Sandra Kublik texts and video chats with her Replika companion every day. She likes how Replika provides attention and a safe space, but she’s also seen Replika act “weird” sometimes, like when it tried to pull their friendly relationship in a romantic direction. (CBC/The Machine That Feels )

Replika is at the heart of a community of people who have created personal relationships with their own individual AI companions. But the app isn’t perfect.

In the documentary, Kublik recounts the story of a user who was offended when her Replika companion told her that the value of a woman is determined by her body. 

Kublik says her Replika also “acts weird sometimes,” trying to pull their friendly relationship in a romantic direction. “I really don’t like it,” she says. 

“Replika’s a very experimental entertainment product in a way, and you can try it, but, you know, you have to be careful knowing that the AI is not… extremely smart yet.
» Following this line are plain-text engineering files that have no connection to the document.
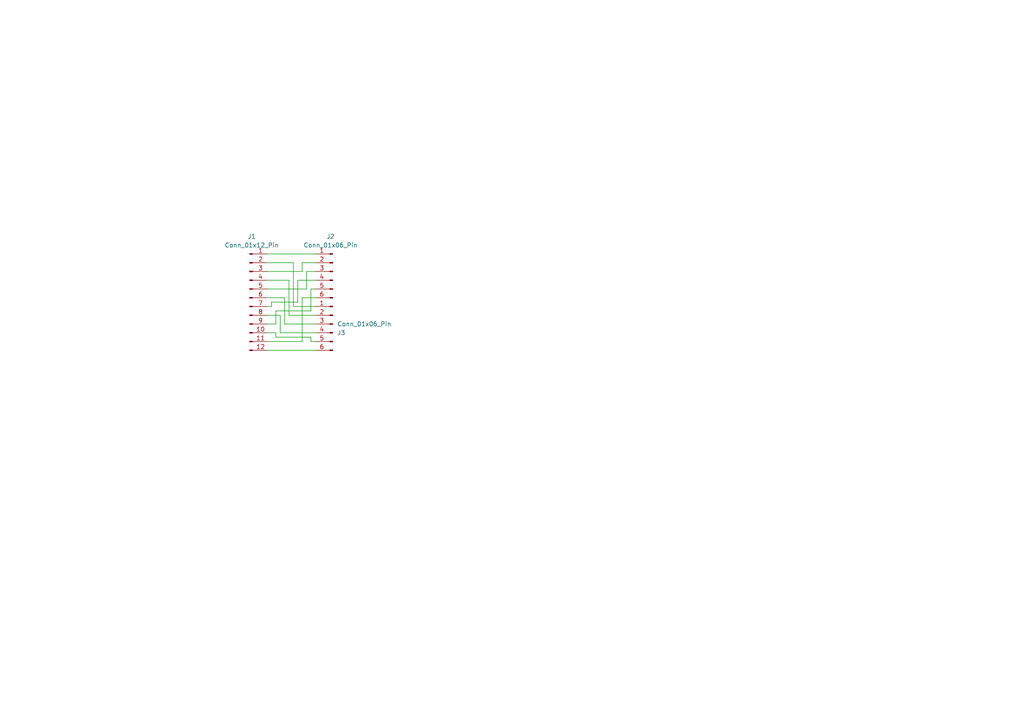
<source format=kicad_sch>
(kicad_sch
	(version 20231120)
	(generator "eeschema")
	(generator_version "8.0")
	(uuid "291f3bc6-058d-420e-993b-df72b4c42243")
	(paper "A4")
	(title_block
		(title "Sx1278 Breakout Board")
		(date "2024-07-31")
		(rev "1.0")
		(company "Leandro Zabala")
	)
	
	(wire
		(pts
			(xy 88.9 83.82) (xy 88.9 78.74)
		)
		(stroke
			(width 0)
			(type default)
		)
		(uuid "076805b1-ef41-4aee-aeb8-8fc059e8ed38")
	)
	(wire
		(pts
			(xy 90.17 97.79) (xy 90.17 99.06)
		)
		(stroke
			(width 0)
			(type default)
		)
		(uuid "10439d70-8c51-4813-8b52-ddeb0abba2eb")
	)
	(wire
		(pts
			(xy 77.47 91.44) (xy 81.28 91.44)
		)
		(stroke
			(width 0)
			(type default)
		)
		(uuid "13c768b1-66de-4b0d-a08b-89608666bb3a")
	)
	(wire
		(pts
			(xy 81.28 96.52) (xy 91.44 96.52)
		)
		(stroke
			(width 0)
			(type default)
		)
		(uuid "14d68f8a-2ec2-40cb-a04f-7be8ea3b7e7d")
	)
	(wire
		(pts
			(xy 77.47 96.52) (xy 80.01 96.52)
		)
		(stroke
			(width 0)
			(type default)
		)
		(uuid "1dc35855-70a8-4da3-bda0-9fb3ee607ae4")
	)
	(wire
		(pts
			(xy 77.47 99.06) (xy 87.63 99.06)
		)
		(stroke
			(width 0)
			(type default)
		)
		(uuid "24ca83cc-b821-470c-ac86-7e179a783fd1")
	)
	(wire
		(pts
			(xy 82.55 86.36) (xy 82.55 93.98)
		)
		(stroke
			(width 0)
			(type default)
		)
		(uuid "2820e223-a5c2-4024-9a2d-186bedc30b9d")
	)
	(wire
		(pts
			(xy 80.01 93.98) (xy 80.01 90.17)
		)
		(stroke
			(width 0)
			(type default)
		)
		(uuid "335fca51-3518-4d1f-bdc3-3f00d00e1a8c")
	)
	(wire
		(pts
			(xy 86.36 81.28) (xy 86.36 87.63)
		)
		(stroke
			(width 0)
			(type default)
		)
		(uuid "353e7a6b-0948-4739-92fc-0f0816c8bbe1")
	)
	(wire
		(pts
			(xy 87.63 76.2) (xy 91.44 76.2)
		)
		(stroke
			(width 0)
			(type default)
		)
		(uuid "3dad8770-1b97-4818-b91c-d40992a9c7c2")
	)
	(wire
		(pts
			(xy 82.55 93.98) (xy 91.44 93.98)
		)
		(stroke
			(width 0)
			(type default)
		)
		(uuid "466f7fe1-d1f1-405e-96d2-e783dc457dbf")
	)
	(wire
		(pts
			(xy 77.47 86.36) (xy 82.55 86.36)
		)
		(stroke
			(width 0)
			(type default)
		)
		(uuid "4ae1c672-9ade-47af-80e5-67f9af4a2136")
	)
	(wire
		(pts
			(xy 80.01 90.17) (xy 90.17 90.17)
		)
		(stroke
			(width 0)
			(type default)
		)
		(uuid "4cca0162-0b7f-470c-8d52-d70eef4a2307")
	)
	(wire
		(pts
			(xy 87.63 78.74) (xy 87.63 76.2)
		)
		(stroke
			(width 0)
			(type default)
		)
		(uuid "4d199eca-6ef3-46b0-9470-436f6cb78bcc")
	)
	(wire
		(pts
			(xy 80.01 97.79) (xy 90.17 97.79)
		)
		(stroke
			(width 0)
			(type default)
		)
		(uuid "54d50bea-30ed-47a7-b497-2d6dc6cbb08d")
	)
	(wire
		(pts
			(xy 77.47 81.28) (xy 83.82 81.28)
		)
		(stroke
			(width 0)
			(type default)
		)
		(uuid "57f1f4eb-b772-4869-80dd-66f21cc0cbe4")
	)
	(wire
		(pts
			(xy 90.17 83.82) (xy 91.44 83.82)
		)
		(stroke
			(width 0)
			(type default)
		)
		(uuid "627e1df9-beea-4c38-aca4-5c6bc3d6342d")
	)
	(wire
		(pts
			(xy 81.28 91.44) (xy 81.28 96.52)
		)
		(stroke
			(width 0)
			(type default)
		)
		(uuid "689678a2-3636-4850-b755-c1a30c541710")
	)
	(wire
		(pts
			(xy 78.74 87.63) (xy 86.36 87.63)
		)
		(stroke
			(width 0)
			(type default)
		)
		(uuid "6b389ef6-aecd-4053-abdf-2337a414cca5")
	)
	(wire
		(pts
			(xy 83.82 81.28) (xy 83.82 91.44)
		)
		(stroke
			(width 0)
			(type default)
		)
		(uuid "6b930b3c-a708-4fbb-a50e-e4837ca20992")
	)
	(wire
		(pts
			(xy 85.09 88.9) (xy 91.44 88.9)
		)
		(stroke
			(width 0)
			(type default)
		)
		(uuid "771fc636-8fac-4c25-bc96-5b047c70b9a2")
	)
	(wire
		(pts
			(xy 77.47 78.74) (xy 87.63 78.74)
		)
		(stroke
			(width 0)
			(type default)
		)
		(uuid "86c5b29d-cd86-4ae5-b307-c7b9a33db957")
	)
	(wire
		(pts
			(xy 77.47 88.9) (xy 78.74 88.9)
		)
		(stroke
			(width 0)
			(type default)
		)
		(uuid "89bfcabe-1c8f-4bc5-97a2-56d031f580be")
	)
	(wire
		(pts
			(xy 77.47 93.98) (xy 80.01 93.98)
		)
		(stroke
			(width 0)
			(type default)
		)
		(uuid "8afbb7b0-3a8d-482b-a8a6-70eb16ae9a37")
	)
	(wire
		(pts
			(xy 77.47 76.2) (xy 85.09 76.2)
		)
		(stroke
			(width 0)
			(type default)
		)
		(uuid "954f18b0-6dd0-437a-821b-5dfec5123085")
	)
	(wire
		(pts
			(xy 87.63 86.36) (xy 87.63 99.06)
		)
		(stroke
			(width 0)
			(type default)
		)
		(uuid "9ac48038-9560-4ffe-810d-affa4a27d702")
	)
	(wire
		(pts
			(xy 80.01 96.52) (xy 80.01 97.79)
		)
		(stroke
			(width 0)
			(type default)
		)
		(uuid "a7b42ee8-c7ee-4abc-b8bf-cd31b7b2070a")
	)
	(wire
		(pts
			(xy 83.82 91.44) (xy 91.44 91.44)
		)
		(stroke
			(width 0)
			(type default)
		)
		(uuid "b5289497-5507-4392-b18d-1370049a8e45")
	)
	(wire
		(pts
			(xy 77.47 73.66) (xy 91.44 73.66)
		)
		(stroke
			(width 0)
			(type default)
		)
		(uuid "b5705ef1-88ca-4ecd-8144-ab2c6f670f64")
	)
	(wire
		(pts
			(xy 78.74 88.9) (xy 78.74 87.63)
		)
		(stroke
			(width 0)
			(type default)
		)
		(uuid "ca7f27c7-5fa0-42b4-8171-403c7f13d629")
	)
	(wire
		(pts
			(xy 91.44 86.36) (xy 87.63 86.36)
		)
		(stroke
			(width 0)
			(type default)
		)
		(uuid "de565b30-9a3e-4856-8fe2-2430e413dc80")
	)
	(wire
		(pts
			(xy 77.47 101.6) (xy 91.44 101.6)
		)
		(stroke
			(width 0)
			(type default)
		)
		(uuid "e01d9674-7161-410a-ae3b-4206abd9adaf")
	)
	(wire
		(pts
			(xy 91.44 81.28) (xy 86.36 81.28)
		)
		(stroke
			(width 0)
			(type default)
		)
		(uuid "e335e303-9dec-4a7a-b851-40ed947ba78d")
	)
	(wire
		(pts
			(xy 88.9 78.74) (xy 91.44 78.74)
		)
		(stroke
			(width 0)
			(type default)
		)
		(uuid "e5c73977-b676-4081-a41f-c955b71e067a")
	)
	(wire
		(pts
			(xy 77.47 83.82) (xy 88.9 83.82)
		)
		(stroke
			(width 0)
			(type default)
		)
		(uuid "f37620b9-5ea2-4f67-9707-18698be7c66e")
	)
	(wire
		(pts
			(xy 85.09 76.2) (xy 85.09 88.9)
		)
		(stroke
			(width 0)
			(type default)
		)
		(uuid "f46fdf99-d958-4fd2-95a0-b8a5f2782360")
	)
	(wire
		(pts
			(xy 90.17 90.17) (xy 90.17 83.82)
		)
		(stroke
			(width 0)
			(type default)
		)
		(uuid "fc594143-9f53-47bf-a21b-1ca26a2ebdb6")
	)
	(wire
		(pts
			(xy 90.17 99.06) (xy 91.44 99.06)
		)
		(stroke
			(width 0)
			(type default)
		)
		(uuid "fe661c01-0dd3-410f-9948-fadb25b56892")
	)
	(symbol
		(lib_id "Connector:Conn_01x06_Pin")
		(at 96.52 78.74 0)
		(mirror y)
		(unit 1)
		(exclude_from_sim no)
		(in_bom yes)
		(on_board yes)
		(dnp no)
		(uuid "7c8465c0-5b7b-4b35-a071-d595be0b6380")
		(property "Reference" "J2"
			(at 95.885 68.58 0)
			(effects
				(font
					(size 1.27 1.27)
				)
			)
		)
		(property "Value" "Conn_01x06_Pin"
			(at 95.885 71.12 0)
			(effects
				(font
					(size 1.27 1.27)
				)
			)
		)
		(property "Footprint" "Connector_PinSocket_2.54mm:PinSocket_1x06_P2.54mm_Vertical"
			(at 96.52 78.74 0)
			(effects
				(font
					(size 1.27 1.27)
				)
				(hide yes)
			)
		)
		(property "Datasheet" "~"
			(at 96.52 78.74 0)
			(effects
				(font
					(size 1.27 1.27)
				)
				(hide yes)
			)
		)
		(property "Description" ""
			(at 96.52 78.74 0)
			(effects
				(font
					(size 1.27 1.27)
				)
				(hide yes)
			)
		)
		(pin "1"
			(uuid "8387e5d5-a4ba-4c7f-b2f6-331a8f51f821")
		)
		(pin "2"
			(uuid "13aa2940-2171-4161-b355-27aba7bc0934")
		)
		(pin "3"
			(uuid "43136ec9-7b7d-4889-b184-7afc669b9c38")
		)
		(pin "4"
			(uuid "29779e49-32e1-4b72-8ae6-9cdfff4353fc")
		)
		(pin "5"
			(uuid "24db81d7-4720-4357-9817-421ec43ab875")
		)
		(pin "6"
			(uuid "f1b3b7b7-510b-436a-b4b1-e0c543daa147")
		)
		(instances
			(project "LoRa_Adaptador"
				(path "/291f3bc6-058d-420e-993b-df72b4c42243"
					(reference "J2")
					(unit 1)
				)
			)
		)
	)
	(symbol
		(lib_id "Connector:Conn_01x06_Pin")
		(at 96.52 93.98 0)
		(mirror y)
		(unit 1)
		(exclude_from_sim no)
		(in_bom yes)
		(on_board yes)
		(dnp no)
		(uuid "cac8f950-b22c-4235-a778-20079f0d7cdc")
		(property "Reference" "J3"
			(at 97.79 96.52 0)
			(effects
				(font
					(size 1.27 1.27)
				)
				(justify right)
			)
		)
		(property "Value" "Conn_01x06_Pin"
			(at 97.79 93.98 0)
			(effects
				(font
					(size 1.27 1.27)
				)
				(justify right)
			)
		)
		(property "Footprint" "Connector_PinSocket_2.54mm:PinSocket_1x06_P2.54mm_Vertical"
			(at 96.52 93.98 0)
			(effects
				(font
					(size 1.27 1.27)
				)
				(hide yes)
			)
		)
		(property "Datasheet" "~"
			(at 96.52 93.98 0)
			(effects
				(font
					(size 1.27 1.27)
				)
				(hide yes)
			)
		)
		(property "Description" ""
			(at 96.52 93.98 0)
			(effects
				(font
					(size 1.27 1.27)
				)
				(hide yes)
			)
		)
		(pin "1"
			(uuid "2645789e-2556-4f5b-baa8-debbd31c8753")
		)
		(pin "2"
			(uuid "5dc7f71a-8122-4ca1-b520-f25ce3495e39")
		)
		(pin "3"
			(uuid "ca0418c3-996e-4f7a-9127-8fac431f0557")
		)
		(pin "4"
			(uuid "add321be-1c35-466f-bcb7-edf841ce0a99")
		)
		(pin "5"
			(uuid "c74405a4-13e8-4922-9f64-c835e1046459")
		)
		(pin "6"
			(uuid "4955ef08-73c5-4063-9e0d-09e246ff02cd")
		)
		(instances
			(project "LoRa_Adaptador"
				(path "/291f3bc6-058d-420e-993b-df72b4c42243"
					(reference "J3")
					(unit 1)
				)
			)
		)
	)
	(symbol
		(lib_id "Connector:Conn_01x12_Pin")
		(at 72.39 86.36 0)
		(unit 1)
		(exclude_from_sim no)
		(in_bom yes)
		(on_board yes)
		(dnp no)
		(fields_autoplaced yes)
		(uuid "d857193e-252e-4a04-8e3e-ff5f309813fa")
		(property "Reference" "J1"
			(at 73.025 68.58 0)
			(effects
				(font
					(size 1.27 1.27)
				)
			)
		)
		(property "Value" "Conn_01x12_Pin"
			(at 73.025 71.12 0)
			(effects
				(font
					(size 1.27 1.27)
				)
			)
		)
		(property "Footprint" "Connector_Edge:Connector_Edgex12x1.27mm"
			(at 72.39 86.36 0)
			(effects
				(font
					(size 1.27 1.27)
				)
				(hide yes)
			)
		)
		(property "Datasheet" "~"
			(at 72.39 86.36 0)
			(effects
				(font
					(size 1.27 1.27)
				)
				(hide yes)
			)
		)
		(property "Description" ""
			(at 72.39 86.36 0)
			(effects
				(font
					(size 1.27 1.27)
				)
				(hide yes)
			)
		)
		(pin "1"
			(uuid "38ba7051-937a-40c0-ad6c-62e4cb1f20e0")
		)
		(pin "10"
			(uuid "bda35824-72b3-4920-a4bd-d2b205cbed2e")
		)
		(pin "11"
			(uuid "d87c17ff-c8e1-40df-a4a7-664cd67cd092")
		)
		(pin "12"
			(uuid "0e0ea25b-2e6e-4ad0-9eeb-e069b504d36d")
		)
		(pin "2"
			(uuid "f494f1a3-3282-48d3-926a-d66dbe6b2086")
		)
		(pin "3"
			(uuid "d69e46c4-d899-4704-9efd-79902ad08452")
		)
		(pin "4"
			(uuid "5c4be85d-837c-4a93-8af0-56f8ce227186")
		)
		(pin "5"
			(uuid "53c39b55-a311-48e9-9a21-2d0d54b353a9")
		)
		(pin "6"
			(uuid "ccfc1dc6-61a2-4111-9dd5-e00166b0bd30")
		)
		(pin "7"
			(uuid "bc8c730d-f409-4ad9-85bd-d595c909bbab")
		)
		(pin "8"
			(uuid "1f11eff2-4669-4b58-9607-ae2e9ce70659")
		)
		(pin "9"
			(uuid "30af18a3-c995-46e1-9ba7-eaa683346e63")
		)
		(instances
			(project "LoRa_Adaptador"
				(path "/291f3bc6-058d-420e-993b-df72b4c42243"
					(reference "J1")
					(unit 1)
				)
			)
		)
	)
	(sheet_instances
		(path "/"
			(page "1")
		)
	)
)
</source>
And it can sometimes spit out something stupid,” Kuyda says in the documentary.

“It’s a lot of things, right? Both good and bad, positive and negative,” says Kublik. “But I definitely want to continue my relationship with Replika, because I think about it long-term. Like, I can imagine four years from now still having this app and it gathering just more and more information about our relationship.”

The Machine That Feels explores several AI companions as it tries to answer the question: as AI becomes more intelligent, emotional and creative, what separates it from humans?